I see that there are many vector data types declared in CUDA. Like “float4”, “int4” etc… But I dont see (pardon my oversight if any) any vector operations that can be applied on them.
For example I tried to do this but could not get it compiled for Device :
shared extern float4 prices;
…
prices[i] = prices[i]*2
The compiler said “float4*int” is NOt possible. So, I tried this:
prices[i] = prices[i]*(2,2,2,2)
but this one too did NOT work.
Does PTX support Vector instructions? How can I take advantage of this one?
The only advantage I see now is that I can access more global memory per warp resulting in amazing speedups (I got 20X as pointed out by Mark in some earlier post)
Look in cutil_math.h for overloaded operators to use in code compiled with nvcc.
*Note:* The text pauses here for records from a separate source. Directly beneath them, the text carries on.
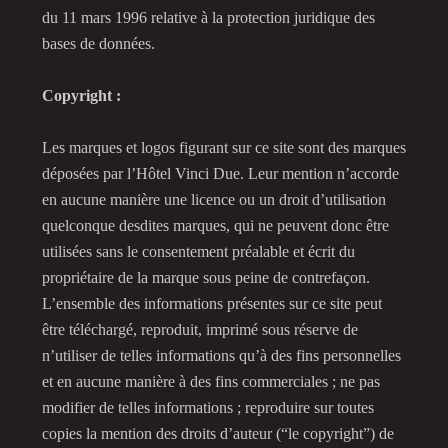
du 11 mars 1996 relative à la protection juridique des
bases de données.
Copyright :
Les marques et logos figurant sur ce site sont des marques
déposées par l’Hôtel Vinci Due. Leur mention n’accorde
en aucune manière une licence ou un droit d’utilisation
quelconque desdites marques, qui ne peuvent donc être
utilisées sans le consentement préalable et écrit du
propriétaire de la marque sous peine de contrefaçon.
L’ensemble des informations présentes sur ce site peut
être téléchargé, reproduit, imprimé sous réserve de
n’utiliser de telles informations qu’à des fins personnelles
et en aucune manière à des fins commerciales ; ne pas
modifier de telles informations ; reproduire sur toutes
copies la mention des droits d’auteur (“le copyright”) de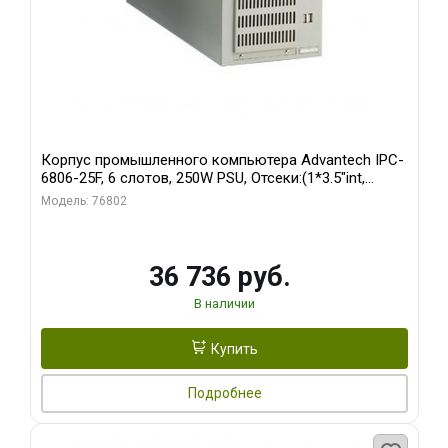
Корпус промышленного компьютера Advantech IPC-
6806-25F, 6 слотов, 250W PSU, Отсеки:(1*3.5"int,
1*3.5"ext)
Модель: 76802
36 736 руб.
В наличии
Купить
Подробнее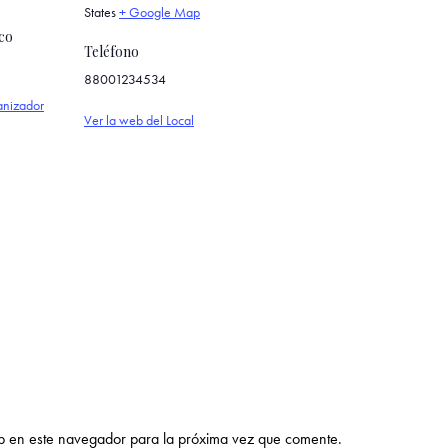
States
+ Google Map
co
Teléfono
88001234534
anizador
Ver la web del Local
b en este navegador para la próxima vez que comente.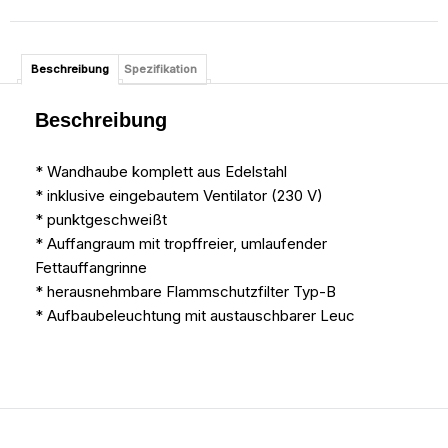
Beschreibung
Spezifikation
Beschreibung
* Wandhaube komplett aus Edelstahl
* inklusive eingebautem Ventilator (230 V)
* punktgeschweißt
* Auffangraum mit tropffreier, umlaufender
Fettauffangrinne
* herausnehmbare Flammschutzfilter Typ-B
* Aufbaubeleuchtung mit austauschbarer Leuc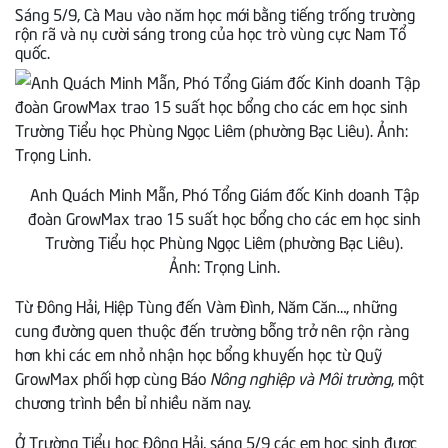
Sáng 5/9, Cà Mau vào năm học mới bằng tiếng trống trường
rộn rã và nụ cười sáng trong của học trò vùng cực Nam Tổ
quốc.
Anh Quách Minh Mẫn, Phó Tổng Giám đốc Kinh doanh Tập
đoàn GrowMax trao 15 suất học bổng cho các em học sinh
Trường Tiểu học Phùng Ngọc Liêm (phường Bạc Liêu).
Ảnh: Trọng Linh.
Từ Đông Hải, Hiệp Tùng đến Vàm Đình, Năm Căn…, những
cung đường quen thuộc đến trường bỗng trở nên rộn ràng
hơn khi các em nhỏ nhận học bổng khuyến học từ Quỹ
GrowMax phối hợp cùng Báo
Nông nghiệp và Môi trường
, một
chương trình bền bỉ nhiều năm nay.
Ở Trường Tiểu học Đông Hải, sáng 5/9 các em học sinh được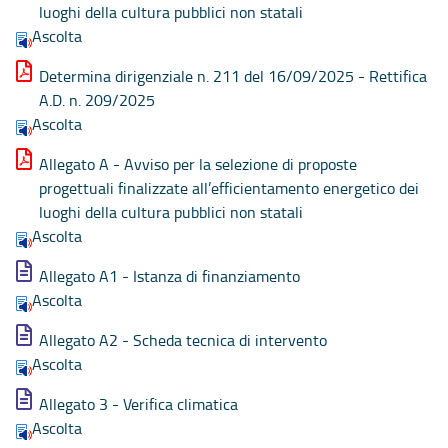
luoghi della cultura pubblici non statali
Ascolta
Determina dirigenziale n. 211 del 16/09/2025 - Rettifica
A.D. n. 209/2025
Ascolta
Allegato A - Avviso per la selezione di proposte
progettuali finalizzate all’efficientamento energetico dei
luoghi della cultura pubblici non statali
Ascolta
Allegato A1 - Istanza di finanziamento
Ascolta
Allegato A2 - Scheda tecnica di intervento
Ascolta
Allegato 3 - Verifica climatica
Ascolta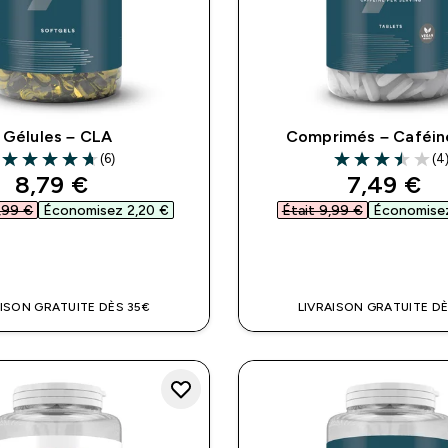
Gélules – CLA
Comprimés – Caféin
(6)
(4
4.67 out of 5 stars
3.5 out of 5 sta
discounted price
discount
8,79 €‎
7,49 €‎
,99 €‎
Économisez 2,20 €‎
Était 9,99 €‎
Économisez
APERÇU RAPIDE
APERÇU RAPI
AISON GRATUITE DÈS 35€
LIVRAISON GRATUITE DÈ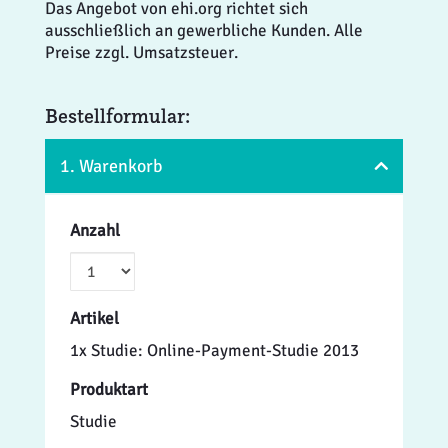
Das Angebot von ehi.org richtet sich
ausschließlich an gewerbliche Kunden. Alle
Preise zzgl. Umsatzsteuer.
Bestellformular:
1. Warenkorb
Anzahl
Artikel
1x Studie: Online-Payment-Studie 2013
Produktart
Studie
Or your can create your own. nvcc supports some C++ features like operator overloading and templates.
I’m not sure if PTX has vector operations, but I don’t think so.
Interesting! So, What purpose do these vector data types serve? Is there other NVIDIA cards that support vector processing? Are these data types meant for those cards?
So, If all threads in a warp access “Float4” elements instead of “float” and assuming that all such float4 elements are in consecutive addresses, Is it possible to achieve good performance gain using “float4” ?
Nice to know that. I tried similar thing with float4 and did NOT get correct results. Resulted in an unusual long period of execution and wrong results. I think I must have messed something.
According to the manual, The memory coalescing works best for 32-bit coalescing. 64-bit and 128-bit are NOT that effective though they are faster than non-coalesced accesses. 1.1 Manual , Page 65/143, Pg no 51, Last Paragraph.
Coalesced 128-bit reads are faster only by a factor of 2 when compared to non-coalesced reads. But still will have to be much faster than processing 1 character at a time. So, your speed up looks justifiable. Aah… or else – may b, you should try reading 4 characters per thread and see what kind of speed you get. I think that would be an interesting thing to look at. If you ever do it, Can you kindly post the results here. Thanks.
That is only 40.7 GiB/s, you can nearly double your kernel’s performance. Sarnath is correct that 128-bit coalesced reads are slow. See my testing in this post http://forums.nvidia.com/index.php?showtop…ndpost&p=290441 to confirm the manual’s claims.
Are you sure that this
in_pixel.x = g_idata [globalTid].x;
in_pixel.y = g_idata [globalTid].y;
in_pixel.z = g_idata [globalTid].z;
in_pixel.w = g_idata [globalTid].w;
results in a coalesced read? I for one, wouldn’t trust the compiler to be that smart and would write in_pixel = g_idata[globalTid];
point 1) doesn’t matter anyways given the testing in the post I mentioned. Create a simple 1D texture and bind g_idata to it. Then access in_pixel with
in_pixel = tex1Dfetch(tex, globalTid); and watch your performance nearly double.
No problem, you’re welcome. I stumbled across the 128-bit coalesced read → tex1Dfetch read optimization a while back (boosted my code’s overall performance by 6%) and it is unintuitive enough I’ve tried to share it on the forums when these issues come up.
I understand that when performance is as fast as you need it there is little reason to waste your time optimizing, but lately I’ve been trying to get every single percent of performance I can out of my code so I can’t escape that mindset :) One particular unoptimized part of my code that was “fast enough” a few months ago with only 1% of overhead now takes up almost 10% so now it actually is worth it to go back and optimize things.